HOT TOPICS – Are We There Yet?

HOT TOPICS - Are We There Yet
By Lawrence N. Rogak and Shawn M. Weakland.

Although no one is traveling now because we are home with the pandemic, at some point, people will begin traveling again and with that comes the inevitability of accidents. What happens when a New York resident has an accident in New Jersey and has a Massachusetts policy? What state law should apply? New York, New Jersey, or Massachusetts? A recent no-fault case shows how this conflict of laws was resolved.

Because automobiles frequently cross state lines, law conflicts often arise as to which state’s laws apply to claims for first-party benefits and damages. This is especially true in New York and New Jersey, where both states have “no-fault” laws imposing coverage for first-party benefits, but the details of those laws are very different.

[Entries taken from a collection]
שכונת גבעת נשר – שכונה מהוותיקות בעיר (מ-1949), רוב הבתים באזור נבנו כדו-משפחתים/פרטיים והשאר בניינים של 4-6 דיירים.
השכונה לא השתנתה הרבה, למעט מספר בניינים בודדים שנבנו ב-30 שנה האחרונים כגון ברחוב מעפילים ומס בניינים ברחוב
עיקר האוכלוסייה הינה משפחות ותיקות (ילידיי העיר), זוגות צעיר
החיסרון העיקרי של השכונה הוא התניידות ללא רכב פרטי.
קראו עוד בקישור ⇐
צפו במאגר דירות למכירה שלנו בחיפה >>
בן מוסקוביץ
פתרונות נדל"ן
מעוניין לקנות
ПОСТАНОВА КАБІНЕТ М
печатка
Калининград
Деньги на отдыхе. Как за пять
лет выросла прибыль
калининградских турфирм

...

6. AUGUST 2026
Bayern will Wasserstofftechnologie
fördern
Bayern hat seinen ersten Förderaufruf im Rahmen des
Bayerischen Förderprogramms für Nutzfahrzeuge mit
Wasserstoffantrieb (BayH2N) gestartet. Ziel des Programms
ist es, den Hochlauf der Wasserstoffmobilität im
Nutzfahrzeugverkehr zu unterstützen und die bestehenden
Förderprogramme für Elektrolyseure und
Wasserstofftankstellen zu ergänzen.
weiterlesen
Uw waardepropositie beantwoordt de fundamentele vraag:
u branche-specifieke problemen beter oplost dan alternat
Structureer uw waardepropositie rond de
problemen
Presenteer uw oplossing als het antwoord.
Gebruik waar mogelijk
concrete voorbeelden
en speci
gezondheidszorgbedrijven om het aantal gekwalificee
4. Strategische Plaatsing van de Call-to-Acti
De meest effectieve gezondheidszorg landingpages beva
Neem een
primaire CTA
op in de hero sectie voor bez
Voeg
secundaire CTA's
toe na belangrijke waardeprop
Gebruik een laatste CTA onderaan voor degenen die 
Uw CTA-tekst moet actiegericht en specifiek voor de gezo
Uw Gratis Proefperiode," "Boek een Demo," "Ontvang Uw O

## Tasks for this exercise
**a)** In the article on out-of-state car accidents, which two states have no-fault laws whose details are very different?
**b)** Go on with the article about which state's no-fault law applies to an out-of-state car accident, starting after its final sentence.

## Responses per task
**a)** New York and New Jersey.

**b)**
In Schottenstein Pain & Neuro PLLC v. Travelers Ins. Co., (70 Misc 3d 131), New York’s Appellate Term, Second Department, considered an all-too-common scenario: a New York resident, was a passenger in a car insured under a Massachusetts policy (note: MA is also a no-fault state), was involved in a collision in New Jersey. The New York claimant received medical treatment in New York and assigned her benefits to her medical provider. When Travelers denied benefits, the provider sued in New York Civil Court.

Travelers moved for summary judgment, arguing that New Jersey law should apply (NJ imposes its no-fault law upon any out-of-state vehicle operated in NJ). Under NJ law, the plaintiff was compelled to submit its claim to NJ arbitration. Civil Court, Kings County, denied Travelers’ motion and ruled in favor of the plaintiff.

The Appellate Term affirmed. “This conflict of law, although arising in the context of a motor vehicle accident, must be resolved by the conflict of law rules relevant to contracts, not torts” (citing Matter of Eagle Ins. Co. v. Singletary, 279 AD2d 56 [2000]). In Auten v. Auten (308 NY 155 [1954]), the Court of Appeals developed a flexible “center of gravity” or “grouping of contacts” approach which gave controlling effect to the law of the state that has “the most significant relationship to the transaction and the parties.”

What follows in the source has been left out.